● **Record excerpts**
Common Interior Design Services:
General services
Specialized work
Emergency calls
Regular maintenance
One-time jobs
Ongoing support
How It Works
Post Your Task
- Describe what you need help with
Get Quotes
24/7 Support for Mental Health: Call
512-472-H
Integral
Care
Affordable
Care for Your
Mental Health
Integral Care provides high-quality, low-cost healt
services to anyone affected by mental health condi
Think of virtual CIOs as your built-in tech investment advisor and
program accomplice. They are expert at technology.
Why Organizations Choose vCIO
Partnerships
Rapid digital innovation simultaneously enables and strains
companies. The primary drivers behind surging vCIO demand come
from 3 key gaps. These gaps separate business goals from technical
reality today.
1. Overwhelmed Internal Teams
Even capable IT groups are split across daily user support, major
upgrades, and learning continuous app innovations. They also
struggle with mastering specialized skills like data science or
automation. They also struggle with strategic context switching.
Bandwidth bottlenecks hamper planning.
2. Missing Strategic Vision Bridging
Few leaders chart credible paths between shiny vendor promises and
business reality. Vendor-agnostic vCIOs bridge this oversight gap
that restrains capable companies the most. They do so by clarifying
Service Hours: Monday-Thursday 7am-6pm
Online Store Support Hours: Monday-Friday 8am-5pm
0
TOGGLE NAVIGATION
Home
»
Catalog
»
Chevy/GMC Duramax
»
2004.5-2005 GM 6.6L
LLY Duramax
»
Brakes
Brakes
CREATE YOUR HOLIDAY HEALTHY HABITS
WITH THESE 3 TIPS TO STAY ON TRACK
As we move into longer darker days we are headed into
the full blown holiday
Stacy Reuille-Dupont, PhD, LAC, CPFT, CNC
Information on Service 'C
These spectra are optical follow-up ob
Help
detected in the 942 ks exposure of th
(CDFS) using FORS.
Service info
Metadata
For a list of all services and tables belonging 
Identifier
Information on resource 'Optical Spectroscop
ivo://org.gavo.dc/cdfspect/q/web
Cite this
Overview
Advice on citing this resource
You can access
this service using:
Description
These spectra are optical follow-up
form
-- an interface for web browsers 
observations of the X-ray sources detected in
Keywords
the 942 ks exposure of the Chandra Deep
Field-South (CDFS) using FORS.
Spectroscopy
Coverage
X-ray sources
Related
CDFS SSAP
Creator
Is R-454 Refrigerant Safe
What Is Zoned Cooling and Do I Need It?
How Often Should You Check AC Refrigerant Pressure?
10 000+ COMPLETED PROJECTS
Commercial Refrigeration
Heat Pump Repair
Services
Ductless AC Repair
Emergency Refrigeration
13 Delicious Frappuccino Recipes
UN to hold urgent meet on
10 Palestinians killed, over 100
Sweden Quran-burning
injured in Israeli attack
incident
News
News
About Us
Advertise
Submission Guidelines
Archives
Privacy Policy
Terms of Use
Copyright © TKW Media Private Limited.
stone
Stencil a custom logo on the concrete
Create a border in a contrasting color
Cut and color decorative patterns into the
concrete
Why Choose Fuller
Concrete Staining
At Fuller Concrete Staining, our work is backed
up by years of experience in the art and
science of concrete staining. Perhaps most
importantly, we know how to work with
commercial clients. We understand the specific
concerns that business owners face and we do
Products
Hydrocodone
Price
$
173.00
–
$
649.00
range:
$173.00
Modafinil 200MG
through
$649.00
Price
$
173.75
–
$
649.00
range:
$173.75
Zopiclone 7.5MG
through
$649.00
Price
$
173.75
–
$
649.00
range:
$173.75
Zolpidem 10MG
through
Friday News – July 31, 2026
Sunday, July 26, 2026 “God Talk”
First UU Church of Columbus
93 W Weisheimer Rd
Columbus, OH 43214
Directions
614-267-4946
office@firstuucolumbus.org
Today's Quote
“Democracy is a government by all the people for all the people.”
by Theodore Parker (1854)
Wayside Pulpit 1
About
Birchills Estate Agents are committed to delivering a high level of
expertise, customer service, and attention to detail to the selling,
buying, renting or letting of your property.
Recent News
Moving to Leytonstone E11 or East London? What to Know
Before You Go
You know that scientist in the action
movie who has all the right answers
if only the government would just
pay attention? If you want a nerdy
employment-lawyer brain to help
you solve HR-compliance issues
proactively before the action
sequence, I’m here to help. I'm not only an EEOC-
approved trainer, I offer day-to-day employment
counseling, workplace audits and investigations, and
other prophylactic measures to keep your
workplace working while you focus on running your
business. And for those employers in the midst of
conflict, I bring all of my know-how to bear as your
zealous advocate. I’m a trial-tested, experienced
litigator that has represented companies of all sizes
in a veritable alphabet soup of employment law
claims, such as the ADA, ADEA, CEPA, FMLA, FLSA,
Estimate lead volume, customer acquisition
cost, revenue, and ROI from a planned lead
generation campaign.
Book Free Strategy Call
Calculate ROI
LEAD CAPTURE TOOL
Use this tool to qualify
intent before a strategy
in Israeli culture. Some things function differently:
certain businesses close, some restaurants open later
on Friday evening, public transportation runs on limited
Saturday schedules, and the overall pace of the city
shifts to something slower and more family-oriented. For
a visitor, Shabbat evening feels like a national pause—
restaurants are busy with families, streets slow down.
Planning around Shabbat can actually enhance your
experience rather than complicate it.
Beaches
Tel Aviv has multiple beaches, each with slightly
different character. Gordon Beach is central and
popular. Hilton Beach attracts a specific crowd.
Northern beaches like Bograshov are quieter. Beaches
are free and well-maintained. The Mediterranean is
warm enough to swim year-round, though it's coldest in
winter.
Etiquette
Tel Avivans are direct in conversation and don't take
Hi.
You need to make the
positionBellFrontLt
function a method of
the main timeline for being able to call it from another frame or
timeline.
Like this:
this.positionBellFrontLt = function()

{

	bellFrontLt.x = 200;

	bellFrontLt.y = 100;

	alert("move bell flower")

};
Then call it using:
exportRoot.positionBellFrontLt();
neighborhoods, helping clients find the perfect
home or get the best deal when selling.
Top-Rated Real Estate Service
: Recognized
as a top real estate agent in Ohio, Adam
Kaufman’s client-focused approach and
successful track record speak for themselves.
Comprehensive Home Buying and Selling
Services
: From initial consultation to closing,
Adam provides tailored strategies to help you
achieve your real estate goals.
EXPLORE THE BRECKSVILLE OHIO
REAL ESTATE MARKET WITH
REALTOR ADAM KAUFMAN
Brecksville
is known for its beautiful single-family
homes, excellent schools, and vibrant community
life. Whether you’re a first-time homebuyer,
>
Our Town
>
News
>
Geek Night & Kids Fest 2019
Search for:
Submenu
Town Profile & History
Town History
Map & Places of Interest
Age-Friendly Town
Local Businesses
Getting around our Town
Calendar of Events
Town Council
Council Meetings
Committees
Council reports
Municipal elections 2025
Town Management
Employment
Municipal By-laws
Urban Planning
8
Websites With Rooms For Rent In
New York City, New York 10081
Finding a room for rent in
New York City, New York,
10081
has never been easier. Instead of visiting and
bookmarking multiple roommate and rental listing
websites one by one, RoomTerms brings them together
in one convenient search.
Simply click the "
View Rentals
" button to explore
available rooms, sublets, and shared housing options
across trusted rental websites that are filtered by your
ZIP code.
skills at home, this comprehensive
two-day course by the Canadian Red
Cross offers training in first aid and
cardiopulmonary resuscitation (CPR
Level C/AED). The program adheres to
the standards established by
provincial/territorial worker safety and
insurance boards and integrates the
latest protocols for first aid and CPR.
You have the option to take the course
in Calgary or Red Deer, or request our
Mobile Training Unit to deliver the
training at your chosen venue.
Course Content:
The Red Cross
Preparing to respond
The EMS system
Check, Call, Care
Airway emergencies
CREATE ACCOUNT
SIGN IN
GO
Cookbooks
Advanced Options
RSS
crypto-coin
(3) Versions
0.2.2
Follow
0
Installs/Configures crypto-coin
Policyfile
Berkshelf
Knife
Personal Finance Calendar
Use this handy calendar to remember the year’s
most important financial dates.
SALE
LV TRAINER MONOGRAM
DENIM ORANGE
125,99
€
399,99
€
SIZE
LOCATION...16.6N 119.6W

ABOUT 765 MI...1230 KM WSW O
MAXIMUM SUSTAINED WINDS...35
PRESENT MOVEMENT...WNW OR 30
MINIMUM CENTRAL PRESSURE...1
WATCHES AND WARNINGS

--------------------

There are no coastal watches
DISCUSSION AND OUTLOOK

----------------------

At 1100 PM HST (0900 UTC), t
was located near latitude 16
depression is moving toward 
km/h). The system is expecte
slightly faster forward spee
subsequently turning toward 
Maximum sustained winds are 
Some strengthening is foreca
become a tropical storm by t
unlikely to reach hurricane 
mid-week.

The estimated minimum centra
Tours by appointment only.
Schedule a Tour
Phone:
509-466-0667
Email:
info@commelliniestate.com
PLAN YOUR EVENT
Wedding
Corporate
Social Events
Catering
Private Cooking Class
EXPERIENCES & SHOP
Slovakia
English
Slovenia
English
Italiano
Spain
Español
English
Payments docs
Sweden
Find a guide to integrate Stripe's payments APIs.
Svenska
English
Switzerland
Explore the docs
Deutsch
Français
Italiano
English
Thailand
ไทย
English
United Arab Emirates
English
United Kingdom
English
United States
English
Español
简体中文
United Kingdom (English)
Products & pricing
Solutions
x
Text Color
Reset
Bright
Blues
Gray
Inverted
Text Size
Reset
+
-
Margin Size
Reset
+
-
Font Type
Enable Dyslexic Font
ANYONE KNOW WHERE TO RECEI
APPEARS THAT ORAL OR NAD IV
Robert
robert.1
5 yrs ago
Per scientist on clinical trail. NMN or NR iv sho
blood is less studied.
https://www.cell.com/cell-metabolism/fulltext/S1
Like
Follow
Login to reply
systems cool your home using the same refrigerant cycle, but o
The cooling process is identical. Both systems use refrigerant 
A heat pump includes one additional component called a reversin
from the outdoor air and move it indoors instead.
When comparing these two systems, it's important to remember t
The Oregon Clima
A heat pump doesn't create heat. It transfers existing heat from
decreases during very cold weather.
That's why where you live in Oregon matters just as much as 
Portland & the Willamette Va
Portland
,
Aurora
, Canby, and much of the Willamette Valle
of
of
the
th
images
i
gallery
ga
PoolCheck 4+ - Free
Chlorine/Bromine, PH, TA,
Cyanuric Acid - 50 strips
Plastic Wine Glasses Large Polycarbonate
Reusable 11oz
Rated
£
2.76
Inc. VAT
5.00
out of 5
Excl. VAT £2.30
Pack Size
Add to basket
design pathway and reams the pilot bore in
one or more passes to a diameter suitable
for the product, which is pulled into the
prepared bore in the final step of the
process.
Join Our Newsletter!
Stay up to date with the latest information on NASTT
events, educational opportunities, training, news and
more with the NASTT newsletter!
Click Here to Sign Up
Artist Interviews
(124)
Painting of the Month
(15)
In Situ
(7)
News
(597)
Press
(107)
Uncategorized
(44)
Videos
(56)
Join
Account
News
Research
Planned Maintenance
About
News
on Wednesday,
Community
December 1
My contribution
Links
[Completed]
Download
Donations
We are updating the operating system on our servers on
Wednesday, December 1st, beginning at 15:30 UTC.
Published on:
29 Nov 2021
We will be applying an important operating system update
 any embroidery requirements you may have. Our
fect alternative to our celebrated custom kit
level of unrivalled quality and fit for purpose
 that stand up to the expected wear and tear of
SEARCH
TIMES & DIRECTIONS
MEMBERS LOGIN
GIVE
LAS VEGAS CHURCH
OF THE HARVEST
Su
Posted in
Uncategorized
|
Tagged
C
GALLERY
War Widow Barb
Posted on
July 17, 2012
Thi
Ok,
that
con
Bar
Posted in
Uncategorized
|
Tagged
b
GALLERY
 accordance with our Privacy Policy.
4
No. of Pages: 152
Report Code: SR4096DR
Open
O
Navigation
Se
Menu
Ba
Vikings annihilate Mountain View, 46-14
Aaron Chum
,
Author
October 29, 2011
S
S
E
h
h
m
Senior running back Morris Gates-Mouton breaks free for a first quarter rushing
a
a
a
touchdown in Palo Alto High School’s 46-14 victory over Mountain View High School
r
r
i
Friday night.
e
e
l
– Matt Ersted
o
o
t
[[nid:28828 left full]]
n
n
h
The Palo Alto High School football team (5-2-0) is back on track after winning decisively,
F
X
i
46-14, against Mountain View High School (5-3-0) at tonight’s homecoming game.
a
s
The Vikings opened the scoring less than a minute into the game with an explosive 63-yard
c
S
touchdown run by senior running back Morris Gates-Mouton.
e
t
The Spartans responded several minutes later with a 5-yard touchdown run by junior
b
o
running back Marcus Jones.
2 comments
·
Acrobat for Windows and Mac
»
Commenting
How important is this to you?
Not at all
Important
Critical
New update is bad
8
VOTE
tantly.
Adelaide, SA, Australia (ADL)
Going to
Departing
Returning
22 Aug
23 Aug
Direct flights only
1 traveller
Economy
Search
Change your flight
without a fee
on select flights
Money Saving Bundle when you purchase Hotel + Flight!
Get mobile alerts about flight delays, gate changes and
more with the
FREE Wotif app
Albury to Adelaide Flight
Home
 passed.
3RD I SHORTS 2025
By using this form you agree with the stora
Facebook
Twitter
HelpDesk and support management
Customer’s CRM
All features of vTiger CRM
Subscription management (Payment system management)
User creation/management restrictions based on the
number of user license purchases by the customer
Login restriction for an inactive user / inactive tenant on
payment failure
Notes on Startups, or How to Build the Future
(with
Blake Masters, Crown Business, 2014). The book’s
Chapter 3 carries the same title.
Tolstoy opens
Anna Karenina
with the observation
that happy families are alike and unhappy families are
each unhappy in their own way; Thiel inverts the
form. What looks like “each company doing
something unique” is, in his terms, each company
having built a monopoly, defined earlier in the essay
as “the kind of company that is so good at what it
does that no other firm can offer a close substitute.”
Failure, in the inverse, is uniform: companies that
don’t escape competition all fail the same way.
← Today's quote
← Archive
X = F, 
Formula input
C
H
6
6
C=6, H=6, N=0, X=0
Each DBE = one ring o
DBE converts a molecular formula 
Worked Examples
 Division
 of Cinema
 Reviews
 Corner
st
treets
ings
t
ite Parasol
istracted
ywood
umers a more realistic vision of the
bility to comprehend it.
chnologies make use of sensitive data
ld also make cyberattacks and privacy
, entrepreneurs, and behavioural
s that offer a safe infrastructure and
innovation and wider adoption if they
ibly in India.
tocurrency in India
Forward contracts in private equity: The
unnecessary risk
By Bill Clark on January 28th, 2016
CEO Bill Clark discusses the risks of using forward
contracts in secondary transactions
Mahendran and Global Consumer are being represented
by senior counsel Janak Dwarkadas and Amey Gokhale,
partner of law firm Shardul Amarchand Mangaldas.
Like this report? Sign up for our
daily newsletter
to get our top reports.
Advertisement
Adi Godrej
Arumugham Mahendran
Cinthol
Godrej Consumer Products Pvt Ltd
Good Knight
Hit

● **Task to carry out**
Extract the lines of the preceding material that run from the line with "From initial consultation" through the line with "The Red Cross", inclusive, reproducing them exactly and adding nothing.

● **Task solution**
: From initial consultation to closing,
Adam provides tailored strategies to help you
achieve your real estate goals.
EXPLORE THE BRECKSVILLE OHIO
REAL ESTATE MARKET WITH
REALTOR ADAM KAUFMAN
Brecksville
is known for its beautiful single-family
homes, excellent schools, and vibrant community
life. Whether you’re a first-time homebuyer,
>
Our Town
>
News
>
Geek Night & Kids Fest 2019
Search for:
Submenu
Town Profile & History
Town History
Map & Places of Interest
Age-Friendly Town
Local Businesses
Getting around our Town
Calendar of Events
Town Council
Council Meetings
Committees
Council reports
Municipal elections 2025
Town Management
Employment
Municipal By-laws
Urban Planning
8
Websites With Rooms For Rent In
New York City, New York 10081
Finding a room for rent in
New York City, New York,
10081
has never been easier. Instead of visiting and
bookmarking multiple roommate and rental listing
websites one by one, RoomTerms brings them together
in one convenient search.
Simply click the "
View Rentals
" button to explore
available rooms, sublets, and shared housing options
across trusted rental websites that are filtered by your
ZIP code.
skills at home, this comprehensive
two-day course by the Canadian Red
Cross offers training in first aid and
cardiopulmonary resuscitation (CPR
Level C/AED). The program adheres to
the standards established by
provincial/territorial worker safety and
insurance boards and integrates the
latest protocols for first aid and CPR.
You have the option to take the course
in Calgary or Red Deer, or request our
Mobile Training Unit to deliver the
training at your chosen venue.
Course Content:
The Red Cross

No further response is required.